紅いバリケード
北に向かってしばらく走ると、しだいに起伏が多い地形になってきた。周囲に木々も増えて、見通しが利かなくなる。あんまり良い状況じゃないな。この先には盗賊がいるという話だから、あちこち隠れられるような地形には自然と警戒してしまう。
ランドクルーザーからわずかに先行していた水棲馬姿のジュニパーが足を止め、こちらに注意を促すような顔で振り返る。
「もしかして、待ち伏せか?」
「そう。半哩くらい先に、十人前後の……たぶんエルフがいるの」
ジュニパーだけでなく、荷台のミュニオにも感じられているようだ。運転席後ろの窓越しに振り返ると、元痩せコボルト一号二号が頷いた。
「うん、エルフ、いるよ。すこしだけ、うま、まじってる」
「お前らも、そんな先のことがわかるのか」
「におい、するから」
ジュニパーやミュニオは音やら気配を読んでいるようだけど、コボルトたちは嗅覚で察しているらしい。

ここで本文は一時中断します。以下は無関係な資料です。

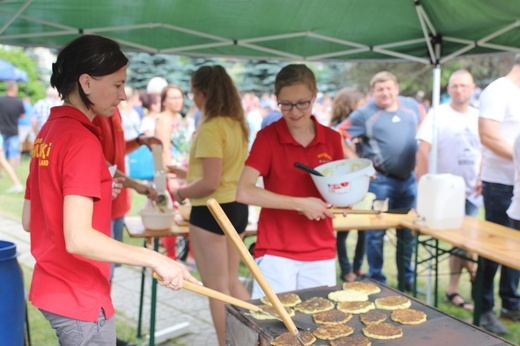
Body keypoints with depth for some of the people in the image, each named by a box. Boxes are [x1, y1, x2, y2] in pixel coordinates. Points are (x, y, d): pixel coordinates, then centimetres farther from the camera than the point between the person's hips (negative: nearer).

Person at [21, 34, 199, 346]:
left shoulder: (49, 132, 7)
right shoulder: (82, 141, -20)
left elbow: (29, 221, 12)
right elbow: (78, 238, -28)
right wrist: (156, 260, -25)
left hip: (52, 286, 9)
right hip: (80, 298, -9)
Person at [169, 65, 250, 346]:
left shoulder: (210, 128, -19)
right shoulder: (237, 124, 6)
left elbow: (210, 183, -23)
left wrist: (181, 193, -6)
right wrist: (188, 173, 23)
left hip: (211, 210, -9)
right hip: (237, 207, 9)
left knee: (216, 289, 6)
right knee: (232, 282, 22)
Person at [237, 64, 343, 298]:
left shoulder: (332, 139, 2)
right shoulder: (267, 137, -7)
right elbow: (244, 192, -18)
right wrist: (300, 204, -21)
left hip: (321, 254, 3)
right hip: (275, 254, -3)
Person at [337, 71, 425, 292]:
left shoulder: (411, 106, 6)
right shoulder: (365, 114, -8)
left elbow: (423, 119, 27)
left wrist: (416, 144, 13)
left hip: (408, 178, 5)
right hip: (380, 180, -5)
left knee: (407, 232, 14)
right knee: (376, 233, 2)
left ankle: (407, 280, 29)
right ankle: (376, 281, 15)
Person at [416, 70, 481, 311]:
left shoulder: (478, 117, 8)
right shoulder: (438, 115, -7)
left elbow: (485, 152, 16)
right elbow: (423, 151, -13)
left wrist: (482, 179, 1)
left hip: (471, 191, 5)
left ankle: (453, 289, 18)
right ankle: (474, 275, 16)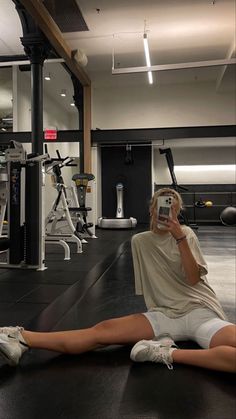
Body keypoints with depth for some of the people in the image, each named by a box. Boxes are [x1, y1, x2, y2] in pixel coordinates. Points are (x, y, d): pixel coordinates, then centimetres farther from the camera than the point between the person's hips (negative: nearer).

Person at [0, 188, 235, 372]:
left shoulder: (186, 235, 1)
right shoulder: (139, 241, 6)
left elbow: (193, 279, -11)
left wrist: (180, 238, -19)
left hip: (200, 311, -1)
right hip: (164, 315, 1)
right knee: (103, 330, -20)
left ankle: (167, 353, -28)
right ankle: (22, 339, -24)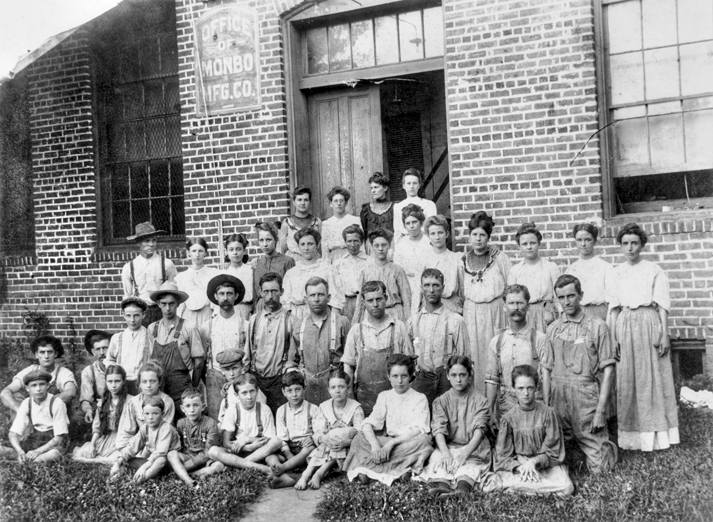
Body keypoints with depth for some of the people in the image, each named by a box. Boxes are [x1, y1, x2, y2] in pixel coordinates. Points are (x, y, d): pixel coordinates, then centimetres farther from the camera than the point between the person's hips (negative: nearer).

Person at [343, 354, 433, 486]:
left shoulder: (420, 398, -3)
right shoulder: (384, 397, 7)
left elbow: (419, 430, -16)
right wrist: (375, 444, -25)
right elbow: (367, 424, -4)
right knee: (359, 438, -20)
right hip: (387, 444, 2)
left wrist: (391, 443, -26)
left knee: (423, 439, -35)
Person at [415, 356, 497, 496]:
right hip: (448, 446, 1)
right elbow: (438, 429, -7)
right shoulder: (441, 401, 8)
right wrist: (446, 453, -28)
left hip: (473, 448, -1)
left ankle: (462, 489, -59)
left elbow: (479, 429, -11)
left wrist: (466, 452, -29)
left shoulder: (479, 400, 3)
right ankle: (442, 487, -55)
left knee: (470, 464, -34)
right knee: (437, 457, -31)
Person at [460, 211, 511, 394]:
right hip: (470, 313, 3)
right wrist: (460, 309, 9)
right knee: (472, 355, 2)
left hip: (494, 311, -2)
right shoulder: (463, 260, 9)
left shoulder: (499, 257, 0)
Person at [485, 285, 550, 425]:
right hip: (504, 408, 3)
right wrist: (490, 412, 0)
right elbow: (491, 380, 8)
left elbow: (546, 376, -9)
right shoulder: (496, 341, 8)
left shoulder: (540, 339, -2)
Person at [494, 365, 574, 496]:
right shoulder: (509, 418, 0)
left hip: (545, 464, 1)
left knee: (567, 488, -29)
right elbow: (503, 456, -1)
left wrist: (534, 462, -19)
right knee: (507, 483, -35)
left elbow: (553, 451, -1)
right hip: (517, 465, -1)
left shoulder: (547, 413, -1)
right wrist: (520, 468, -20)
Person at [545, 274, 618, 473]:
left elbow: (607, 370, -4)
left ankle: (608, 449, 31)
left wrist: (601, 410, -9)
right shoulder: (553, 329, 8)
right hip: (558, 397, 3)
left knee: (599, 467, -1)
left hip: (586, 397, -3)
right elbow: (547, 369, 11)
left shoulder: (597, 326, -3)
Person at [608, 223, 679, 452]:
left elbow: (662, 305, -1)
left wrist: (664, 334, -8)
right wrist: (612, 336, 4)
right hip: (625, 325, 3)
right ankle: (632, 433, 15)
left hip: (649, 323, -2)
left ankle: (657, 433, 11)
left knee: (653, 377, 0)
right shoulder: (617, 272, 10)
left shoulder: (654, 270, 2)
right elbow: (614, 307, 10)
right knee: (627, 379, 4)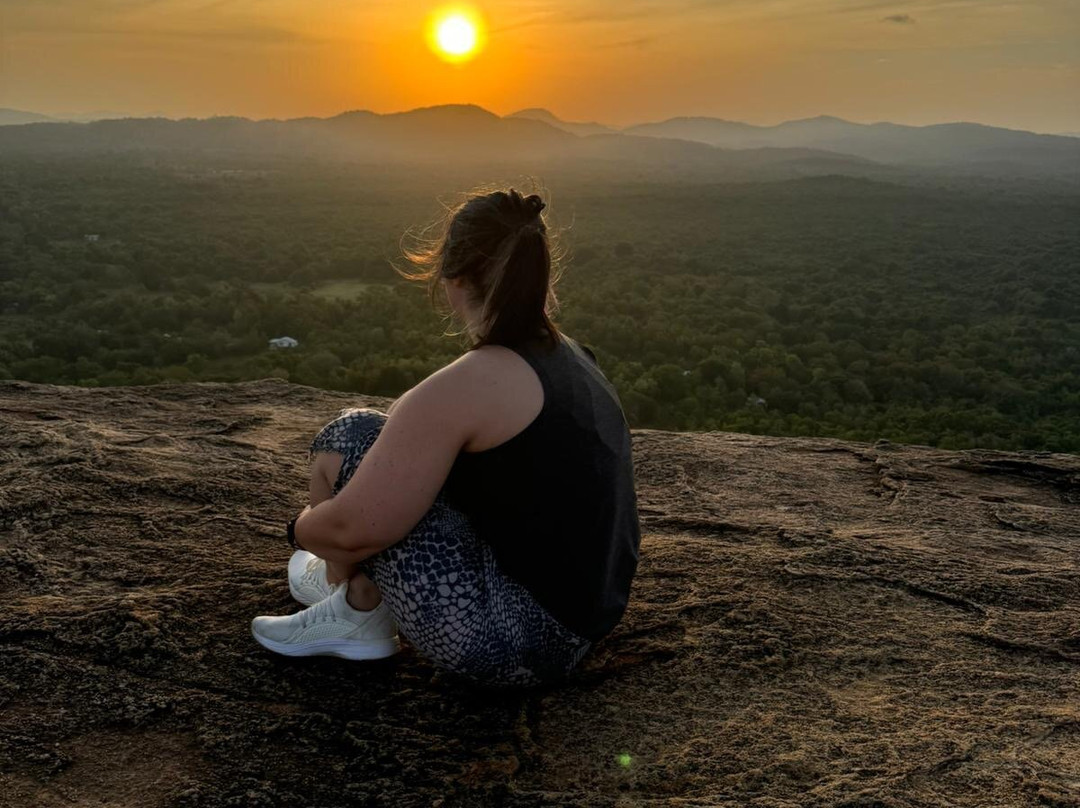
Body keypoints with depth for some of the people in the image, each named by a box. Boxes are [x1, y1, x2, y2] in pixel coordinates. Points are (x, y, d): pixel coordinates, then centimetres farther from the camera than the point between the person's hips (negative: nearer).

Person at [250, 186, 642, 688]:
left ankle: (360, 612, 10)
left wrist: (302, 528, 2)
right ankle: (350, 578, 31)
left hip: (510, 644, -9)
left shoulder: (467, 384, -21)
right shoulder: (574, 358, 7)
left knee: (350, 438, -5)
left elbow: (353, 528, -23)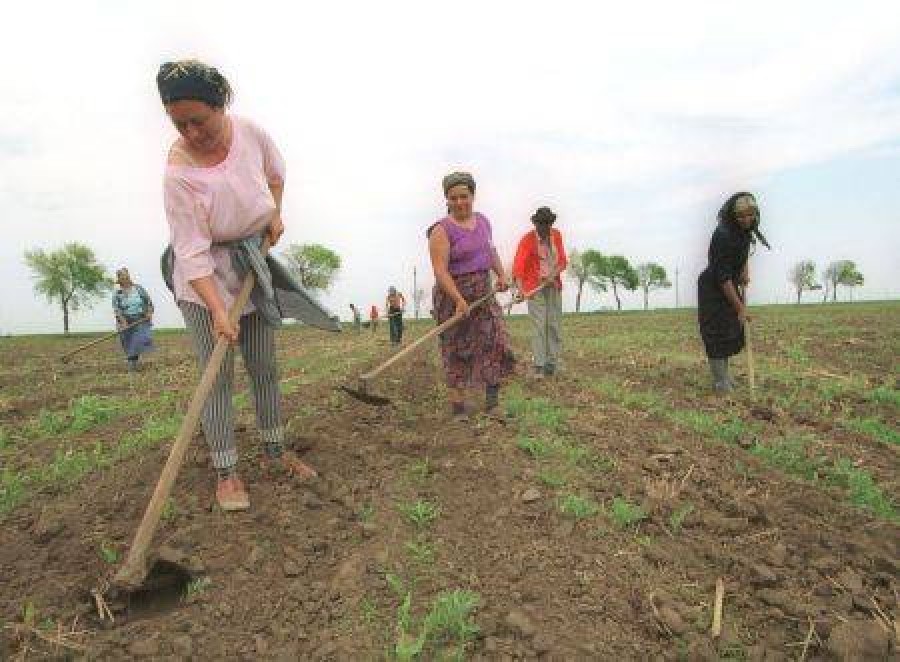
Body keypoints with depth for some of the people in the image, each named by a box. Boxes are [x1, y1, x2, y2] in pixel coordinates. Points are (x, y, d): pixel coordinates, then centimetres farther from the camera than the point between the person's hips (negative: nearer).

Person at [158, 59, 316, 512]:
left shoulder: (249, 132, -12)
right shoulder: (179, 172, -26)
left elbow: (275, 170, 12)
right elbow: (193, 253, -28)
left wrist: (275, 214, 0)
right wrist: (218, 311, -36)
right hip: (205, 277, -4)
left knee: (265, 368, 10)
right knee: (218, 376, -6)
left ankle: (274, 452, 25)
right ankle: (226, 472, 6)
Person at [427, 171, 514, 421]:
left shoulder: (483, 221, 10)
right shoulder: (442, 231, -12)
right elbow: (440, 271, -21)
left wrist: (501, 274, 12)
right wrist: (460, 301, -30)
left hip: (484, 294, 6)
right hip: (454, 296, -6)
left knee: (497, 343, -5)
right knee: (457, 353, 0)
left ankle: (492, 406, 1)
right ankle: (458, 412, 7)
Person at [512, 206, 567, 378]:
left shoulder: (557, 235, 4)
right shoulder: (527, 240, -11)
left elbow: (562, 261, 7)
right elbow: (518, 267, -21)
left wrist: (553, 275, -13)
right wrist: (520, 289, -36)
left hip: (553, 285, 4)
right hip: (534, 287, -4)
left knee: (554, 324, 0)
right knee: (538, 325, -10)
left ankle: (552, 362, 6)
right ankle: (539, 365, -9)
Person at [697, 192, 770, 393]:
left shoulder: (745, 230, -4)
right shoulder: (723, 235, -28)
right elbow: (723, 278, -28)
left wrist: (745, 269, 5)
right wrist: (740, 307, -24)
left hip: (730, 285, 8)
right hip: (713, 288, -8)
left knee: (734, 331, 11)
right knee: (718, 332, -7)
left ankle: (723, 375, 23)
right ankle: (719, 381, 1)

当然ながら八百メートルとか離れた場所のことなんて、あたしにはサッパリわからん。
「ぼくら、しらべてくる?」
迷っているあたしに、コボルトたちが提案してくれた。
「いや、大丈夫。そのまま、仲間を守ってくれるだけでいい」
ミュニオを見ると、周囲を見渡しながら気配を探っている。こちらの視線に気付くと、彼女は少しだけ笑みを浮かべた。
「待ち伏せしてる以外に、敵はいないの」
「わかった。ジュニパー、いっぺん下がって」
人型でもケルピー形態でも頼りになるジュニパーだけど、さすがにチビッ子たちを乗せたまま戦闘に関わって欲しくない。ランクルの後ろに回って、人型に戻る。お姫様抱っこでまとめて抱えられた仔コボルトたちが荷台に乗せられる。
「ちょっと狭いけど、少しだけ我慢してねー」
「「「はーい」」」
「みんなに少しだけ降りててもらって、あたしたち三人で敵を潰してくるのはどうだろ?」
「向こうには馬がいるよ。騎馬のエルフに回り込まれたら面倒かも」
「わたしも、ジュニパーに賛成なの。みんな一緒の方が守りやすいの」
たしかに、そうかもな。相手がエルフとなれば、弓やら攻撃魔法やらで長射程の攻撃が飛んでくる可能性もあるし。だったら、先手必勝だ。
「なあ、そいつらが敵対していることは確実?」
「うん。殺意と、興奮と、血の匂いがする。たぶん、もう誰か殺してるよ」
ジュニパーがいうと、コボルトの何人かが同意するように頷いた。
「ジュニパー、運転を頼めるかな」
「任せて」
彼女はランクルに乗り込む前に、胸の谷間の謎収納から大型リボルバーを出した。装弾を確認すると、また胸元に戻す。いざというときは、運転席からも援護してくれるようだ。
あたしは懐収納から自動式散弾銃を出して、初弾を薬室に送り込む。装填しているのは鹿撃ち用大粒散弾。追加装填して九発。
荷台の最前列に陣取ると、屋根を叩いて運転席に合図を送る。
「いいぞジュニパー。できれば、ある程度の距離を取って停止してくれるかな。見通しが効かない場所なら、視界に入りしだい倒す」
「わかった」
「攻撃は各自に任せる。散開しているようなら、ミュニオが右側の敵。あたしは左側だ」
「わかったの」
ジュニパーが車をゆっくり前進させる。半哩となると、問題は敵味方の射程が重なるのがどこになるかだ。長弓装備のエルフが相手だとしたら、銃でも油断はできない。
小さな林を抜けて、わずかに視界が開ける。百メートルほど先に、少しだけ高台になった場所があった。そこで妙なものが揺れているのを見て、あたしは思わず呻き声を漏らす。
「……おい、待て。あれ……」
雑に組まれた木の柵が道を塞ぐように渡され、道端に紅い布切れが旗竿で掲げられていた。
柵の左右には、不自然な倒木。そこに盗賊たちが隠れているのだろう。道の脇に立っていた長身の男が、細剣を振ってこちらに向ける。